──────── RECORDS TO USE

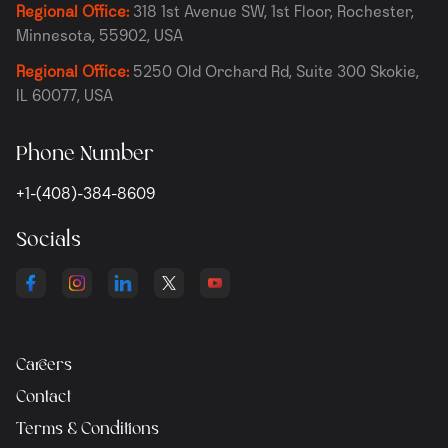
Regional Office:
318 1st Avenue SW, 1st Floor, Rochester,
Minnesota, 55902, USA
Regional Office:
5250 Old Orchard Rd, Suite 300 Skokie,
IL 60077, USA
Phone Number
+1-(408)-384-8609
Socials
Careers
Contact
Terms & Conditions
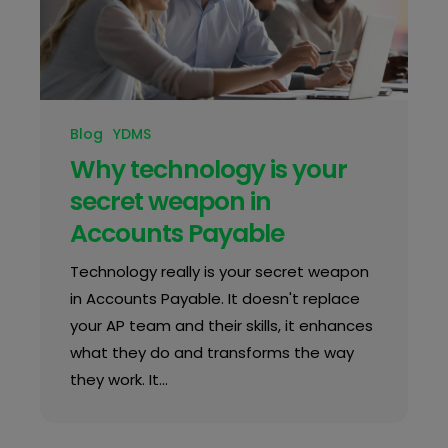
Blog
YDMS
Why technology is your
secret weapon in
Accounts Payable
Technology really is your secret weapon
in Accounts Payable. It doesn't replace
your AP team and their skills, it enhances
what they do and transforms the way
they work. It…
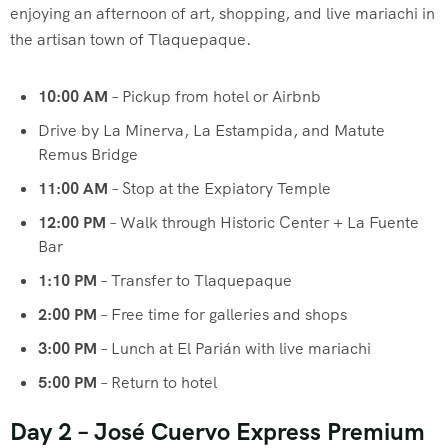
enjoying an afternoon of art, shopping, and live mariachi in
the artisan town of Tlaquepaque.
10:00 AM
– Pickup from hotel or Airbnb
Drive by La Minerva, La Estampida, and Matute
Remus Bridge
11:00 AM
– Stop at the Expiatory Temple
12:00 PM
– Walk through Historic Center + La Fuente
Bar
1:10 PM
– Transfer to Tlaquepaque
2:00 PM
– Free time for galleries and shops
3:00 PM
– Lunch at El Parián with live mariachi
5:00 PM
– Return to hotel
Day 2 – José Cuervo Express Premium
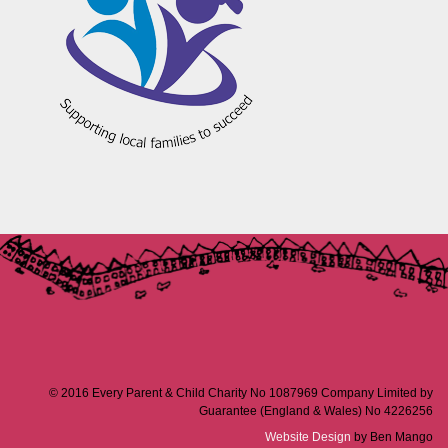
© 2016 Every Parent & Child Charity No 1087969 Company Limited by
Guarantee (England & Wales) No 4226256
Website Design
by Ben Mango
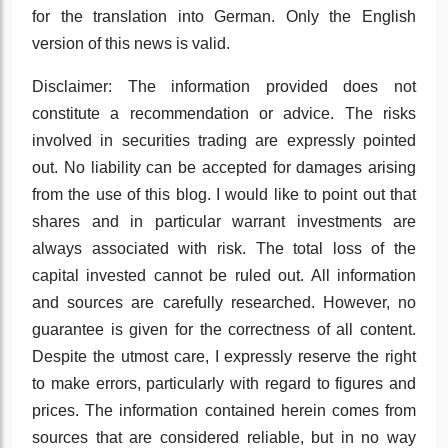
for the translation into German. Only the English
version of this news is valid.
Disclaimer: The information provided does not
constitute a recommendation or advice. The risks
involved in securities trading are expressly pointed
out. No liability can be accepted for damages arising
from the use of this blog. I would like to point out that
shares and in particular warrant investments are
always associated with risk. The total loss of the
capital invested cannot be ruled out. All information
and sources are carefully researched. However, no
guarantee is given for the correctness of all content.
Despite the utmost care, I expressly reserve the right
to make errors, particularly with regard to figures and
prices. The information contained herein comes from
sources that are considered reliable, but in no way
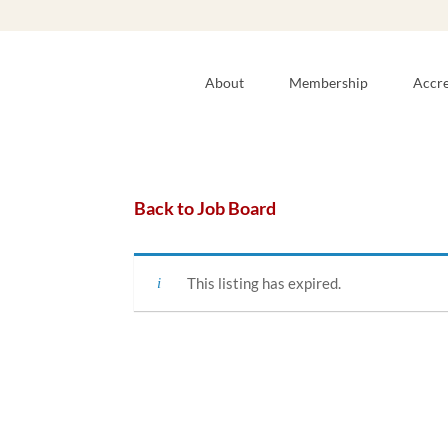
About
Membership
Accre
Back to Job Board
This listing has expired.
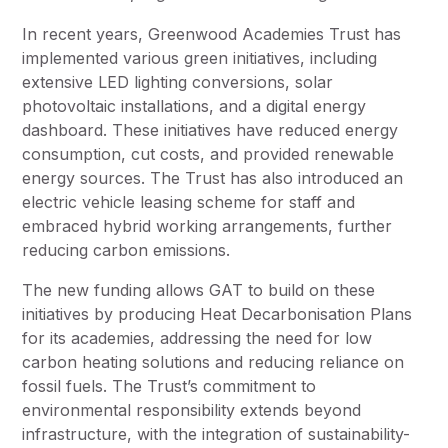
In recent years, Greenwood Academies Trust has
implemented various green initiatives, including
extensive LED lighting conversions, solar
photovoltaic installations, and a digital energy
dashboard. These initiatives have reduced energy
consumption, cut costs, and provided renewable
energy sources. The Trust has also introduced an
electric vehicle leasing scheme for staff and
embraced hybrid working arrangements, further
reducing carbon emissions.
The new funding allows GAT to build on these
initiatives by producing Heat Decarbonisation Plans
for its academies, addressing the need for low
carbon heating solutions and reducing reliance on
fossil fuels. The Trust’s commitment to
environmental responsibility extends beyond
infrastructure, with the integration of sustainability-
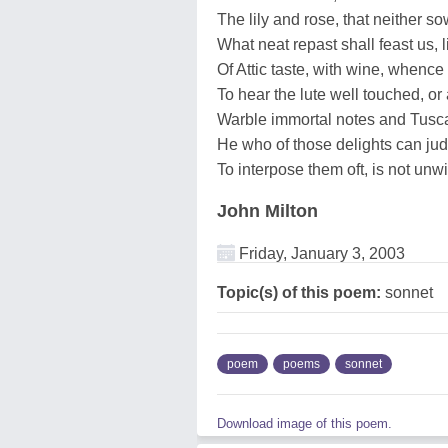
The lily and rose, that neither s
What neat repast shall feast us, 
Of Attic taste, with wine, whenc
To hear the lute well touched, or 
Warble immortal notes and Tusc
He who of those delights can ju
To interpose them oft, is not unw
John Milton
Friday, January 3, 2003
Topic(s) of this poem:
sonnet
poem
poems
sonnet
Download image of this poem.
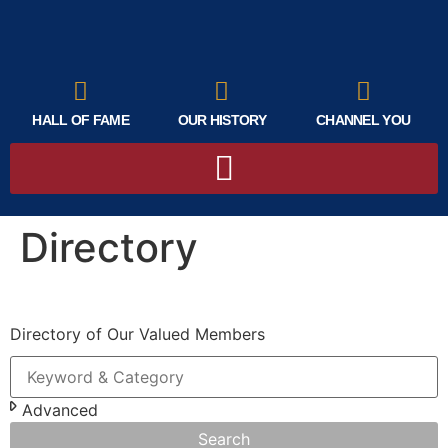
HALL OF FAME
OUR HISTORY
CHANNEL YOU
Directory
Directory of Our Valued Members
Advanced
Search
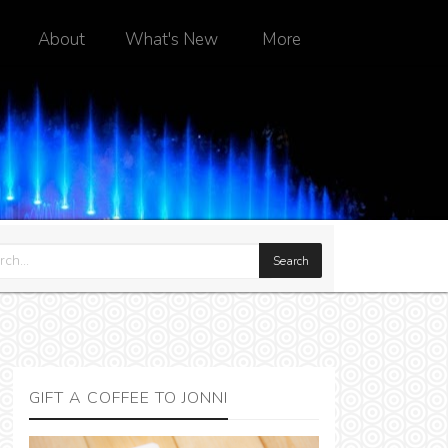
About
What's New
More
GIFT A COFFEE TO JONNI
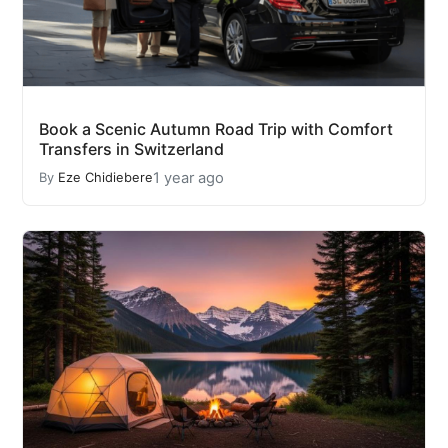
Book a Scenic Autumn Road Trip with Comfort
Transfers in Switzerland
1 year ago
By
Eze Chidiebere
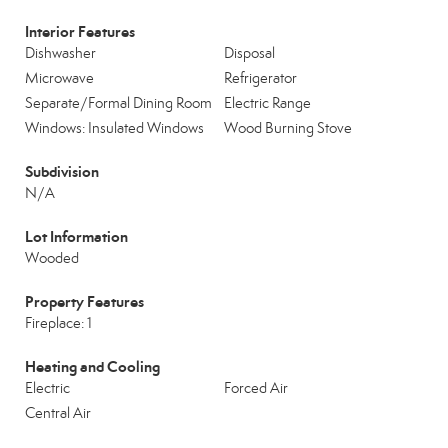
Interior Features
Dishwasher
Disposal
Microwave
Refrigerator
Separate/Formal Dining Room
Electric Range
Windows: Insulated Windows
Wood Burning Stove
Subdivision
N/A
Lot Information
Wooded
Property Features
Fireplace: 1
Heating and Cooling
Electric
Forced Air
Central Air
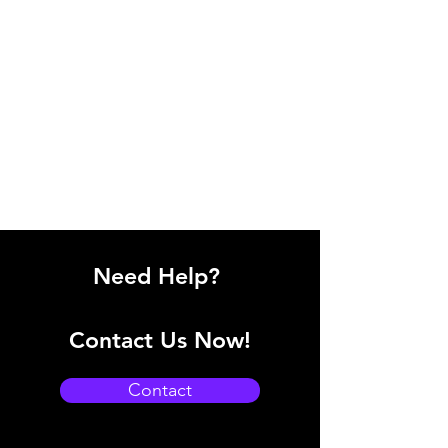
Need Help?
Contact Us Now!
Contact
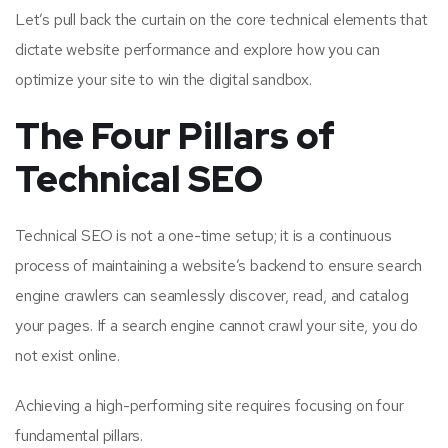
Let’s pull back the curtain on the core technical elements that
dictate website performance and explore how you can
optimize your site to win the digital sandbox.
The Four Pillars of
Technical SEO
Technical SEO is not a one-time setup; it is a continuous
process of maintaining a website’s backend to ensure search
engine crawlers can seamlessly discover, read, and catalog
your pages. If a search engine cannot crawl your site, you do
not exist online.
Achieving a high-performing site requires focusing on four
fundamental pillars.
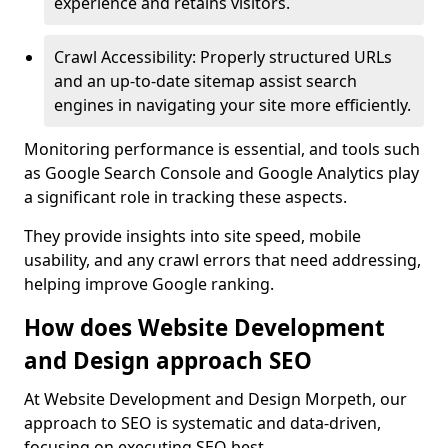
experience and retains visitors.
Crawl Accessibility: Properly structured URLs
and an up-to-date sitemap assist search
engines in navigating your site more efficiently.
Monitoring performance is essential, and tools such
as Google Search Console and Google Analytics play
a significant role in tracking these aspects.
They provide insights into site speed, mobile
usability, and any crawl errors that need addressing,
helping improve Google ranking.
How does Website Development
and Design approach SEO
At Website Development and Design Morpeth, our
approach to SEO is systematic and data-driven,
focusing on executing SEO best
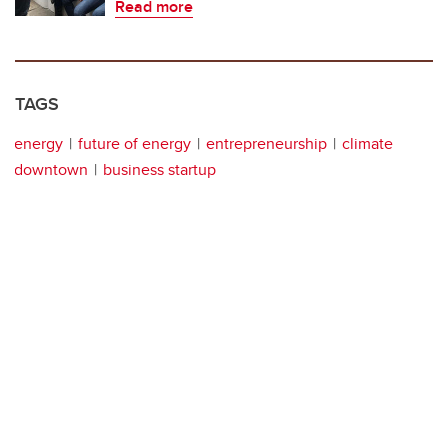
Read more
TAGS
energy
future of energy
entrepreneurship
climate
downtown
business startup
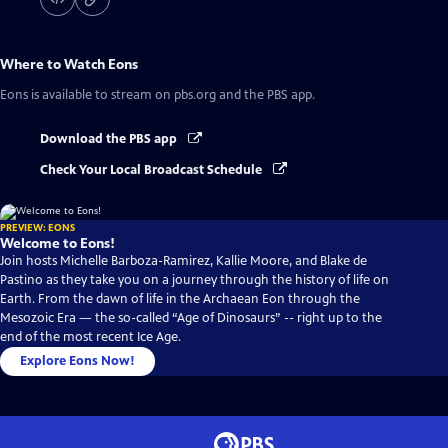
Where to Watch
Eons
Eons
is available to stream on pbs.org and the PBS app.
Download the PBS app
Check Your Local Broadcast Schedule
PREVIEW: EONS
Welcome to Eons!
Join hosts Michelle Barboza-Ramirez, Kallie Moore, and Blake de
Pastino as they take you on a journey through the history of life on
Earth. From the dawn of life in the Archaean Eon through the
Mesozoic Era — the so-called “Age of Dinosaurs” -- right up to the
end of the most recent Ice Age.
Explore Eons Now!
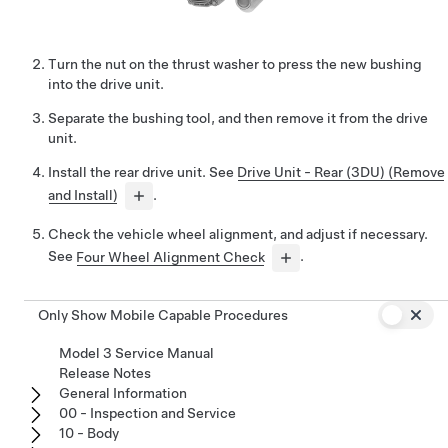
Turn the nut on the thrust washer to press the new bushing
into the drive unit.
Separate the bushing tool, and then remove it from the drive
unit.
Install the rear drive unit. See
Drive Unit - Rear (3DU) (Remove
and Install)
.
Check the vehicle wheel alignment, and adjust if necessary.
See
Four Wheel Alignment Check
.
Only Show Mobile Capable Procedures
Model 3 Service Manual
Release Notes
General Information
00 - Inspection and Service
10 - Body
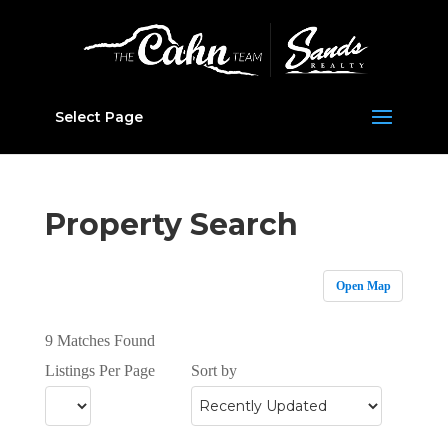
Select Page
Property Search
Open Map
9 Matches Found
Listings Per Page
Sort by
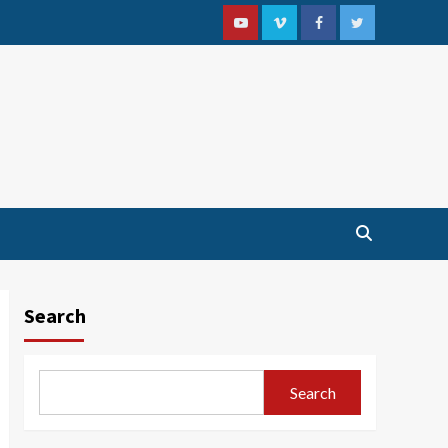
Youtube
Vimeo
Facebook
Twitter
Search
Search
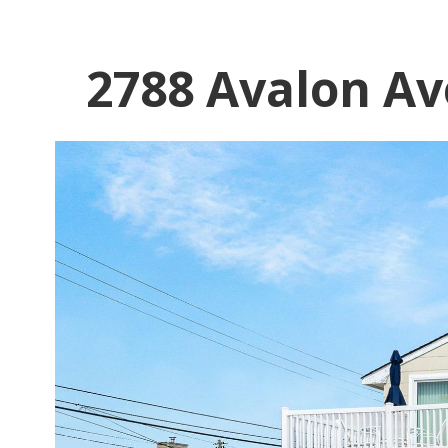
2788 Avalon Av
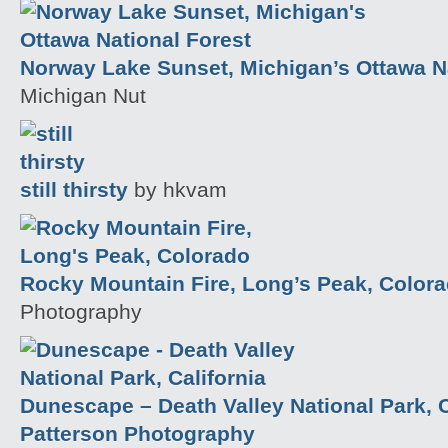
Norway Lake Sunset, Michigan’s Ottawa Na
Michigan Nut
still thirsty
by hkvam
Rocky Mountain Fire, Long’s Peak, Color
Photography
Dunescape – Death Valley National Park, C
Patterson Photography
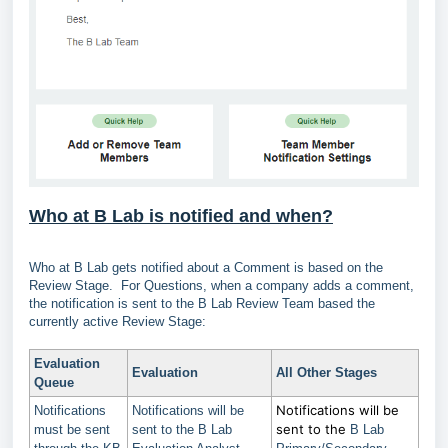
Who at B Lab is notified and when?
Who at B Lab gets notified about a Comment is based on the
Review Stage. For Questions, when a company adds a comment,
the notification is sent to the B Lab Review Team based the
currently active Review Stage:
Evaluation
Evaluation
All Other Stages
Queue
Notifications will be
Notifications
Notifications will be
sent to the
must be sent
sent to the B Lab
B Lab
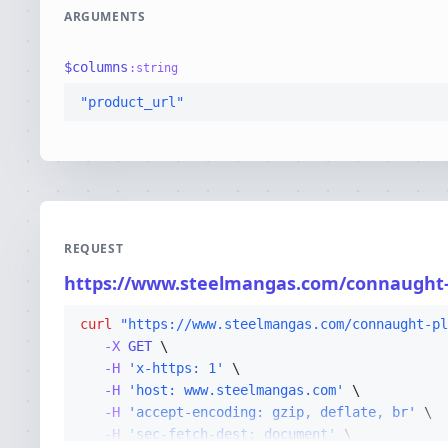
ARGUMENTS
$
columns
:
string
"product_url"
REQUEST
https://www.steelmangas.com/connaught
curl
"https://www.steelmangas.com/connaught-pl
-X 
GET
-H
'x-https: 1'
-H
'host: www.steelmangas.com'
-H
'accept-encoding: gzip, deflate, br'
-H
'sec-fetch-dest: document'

────────────────

**AIM OF THE TASK**
Update the rows by replacing "Regional Office" with "Branch Office" wherever it appears, keeping all other text the same. Leave the pictures out of your answer.

**RESPONSE AREA**
Branch Office:
318 1st Avenue SW, 1st Floor, Rochester,
Minnesota, 55902, USA
Branch Office:
5250 Old Orchard Rd, Suite 300 Skokie,
IL 60077, USA
Phone Number
+1-(408)-384-8609
Socials
Careers
Contact
Terms & Conditions
Blog
YDMS
Why technology is your
secret weapon in
Accounts Payable
Technology really is your secret weapon
in Accounts Payable. It doesn't replace
your AP team and their skills, it enhances
what they do and transforms the way
they work. It…
enjoying an afternoon of art, shopping, and live mariachi in
the artisan town of Tlaquepaque.
10:00 AM
– Pickup from hotel or Airbnb
Drive by La Minerva, La Estampida, and Matute
Remus Bridge
11:00 AM
– Stop at the Expiatory Temple
12:00 PM
– Walk through Historic Center + La Fuente
Bar
1:10 PM
– Transfer to Tlaquepaque
2:00 PM
– Free time for galleries and shops
3:00 PM
– Lunch at El Parián with live mariachi
5:00 PM
– Return to hotel
Day 2 – José Cuervo Express Premium
© 2016 Every Parent & Child Charity No 1087969 Company Limited by
Guarantee (England & Wales) No 4226256
Website Design
by Ben Mango
for the translation into German. Only the English
version of this news is valid.
Disclaimer: The information provided does not
constitute a recommendation or advice. The risks
involved in securities trading are expressly pointed
out. No liability can be accepted for damages arising
from the use of this blog. I would like to point out that
shares and in particular warrant investments are
always associated with risk. The total loss of the
capital invested cannot be ruled out. All information
and sources are carefully researched. However, no
guarantee is given for the correctness of all content.
Despite the utmost care, I expressly reserve the right
to make errors, particularly with regard to figures and
prices. The information contained herein comes from
sources that are considered reliable, but in no way
About
Membership
Accre
Back to Job Board
This listing has expired.
In recent years, Greenwood Academies Trust has
implemented various green initiatives, including
extensive LED lighting conversions, solar
photovoltaic installations, and a digital energy
dashboard. These initiatives have reduced energy
consumption, cut costs, and provided renewable
energy sources. The Trust has also introduced an
electric vehicle leasing scheme for staff and
embraced hybrid working arrangements, further
reducing carbon emissions.
The new funding allows GAT to build on these
initiatives by producing Heat Decarbonisation Plans
for its academies, addressing the need for low
carbon heating solutions and reducing reliance on
fossil fuels. The Trust’s commitment to
environmental responsibility extends beyond
infrastructure, with the integration of sustainability-
The lily and rose, that neither s
What neat repast shall feast us, 
Of Attic taste, with wine, whenc
To hear the lute well touched, or 
Warble immortal notes and Tusc
He who of those delights can ju
To interpose them oft, is not unw
John Milton
Friday, January 3, 2003
Topic(s) of this poem:
sonnet
poem
poems
sonnet
Download image of this poem.
HALL OF FAME
OUR HISTORY
CHANNEL YOU
Directory
Directory of Our Valued Members
Advanced
Search
About
What's New
More
GIFT A COFFEE TO JONNI
Book a Scenic Autumn Road Trip with Comfort
Transfers in Switzerland
1 year ago
By
Eze Chidiebere
Interior Features
Dishwasher
Disposal
Microwave
Refrigerator
Separate/Formal Dining Room
Electric Range
Windows: Insulated Windows
Wood Burning Stove
Subdivision
N/A
Lot Information
Wooded
Property Features
Fireplace: 1
Heating and Cooling
Electric
Forced Air
Central Air
Need Help?
Contact Us Now!
Contact
Let’s pull back the curtain on the core technical elements that
dictate website performance and explore how you can
optimize your site to win the digital sandbox.
The Four Pillars of
Technical SEO
Technical SEO is not a one-time setup; it is a continuous
process of maintaining a website’s backend to ensure search
engine crawlers can seamlessly discover, read, and catalog
your pages. If a search engine cannot crawl your site, you do
not exist online.
Achieving a high-performing site requires focusing on four
fundamental pillars.
experience and retains visitors.
Crawl Accessibility: Properly structured URLs
and an up-to-date sitemap assist search
engines in navigating your site more efficiently.
Monitoring performance is essential, and tools such
as Google Search Console and Google Analytics play
a significant role in tracking these aspects.
They provide insights into site speed, mobile
usability, and any crawl errors that need addressing,
helping improve Google ranking.
How does Website Development
and Design approach SEO
At Website Development and Design Morpeth, our
approach to SEO is systematic and data-driven,
focusing on executing SEO best
Read more
TAGS
energy
future of energy
entrepreneurship
climate
downtown
business startup
Where to Watch
Eons
Eons
is available to stream on pbs.org and the PBS app.
Download the PBS app
Check Your Local Broadcast Schedule
PREVIEW: EONS
Welcome to Eons!
Join hosts Michelle Barboza-Ramirez, Kallie Moore, and Blake de
Pastino as they take you on a journey through the history of life on
Earth. From the dawn of life in the Archaean Eon through the
Mesozoic Era — the so-called “Age of Dinosaurs” -- right up to the
end of the most recent Ice Age.
Explore Eons Now!
Turn the nut on the thrust washer to press the new bushing
into the drive unit.
Separate the bushing tool, and then remove it from the drive
unit.
Install the rear drive unit. See
Drive Unit - Rear (3DU) (Remove
and Install)
.
Check the vehicle wheel alignment, and adjust if necessary.
See
Four Wheel Alignment Check
.
Only Show Mobile Capable Procedures
Model 3 Service Manual
Release Notes
General Information
00 - Inspection and Service
10 - Body
Select Page
Property Search
Open Map
9 Matches Found
Listings Per Page
Sort by
Youtube
Vimeo
Facebook
Twitter
Search
Search
2788 Avalon Av
Norway Lake Sunset, Michigan’s Ottawa Na
Michigan Nut
still thirsty
by hkvam
Rocky Mountain Fire, Long’s Peak, Color
Photography
Dunescape – Death Valley National Park, C
Patterson Photography
Who at B Lab is notified and when?
Who at B Lab gets notified about a Comment is based on the
Review Stage. For Questions, when a company adds a comment,
the notification is sent to the B Lab Review Team based the
currently active Review Stage:
Evaluation
Evaluation
All Other Stages
Queue
Notifications will be
Notifications
Notifications will be
sent to the
must be sent
sent to the B Lab
B Lab
ARGUMENTS
$
columns
:
string
"product_url"
REQUEST
https://www.steelmangas.com/connaught
curl
"https://www.steelmangas.com/connaught-pl
-X 
GET
-H
'x-https: 1'
-H
'host: www.steelmangas.com'
-H
'accept-encoding: gzip, deflate, br'
-H
'sec-fetch-dest: document'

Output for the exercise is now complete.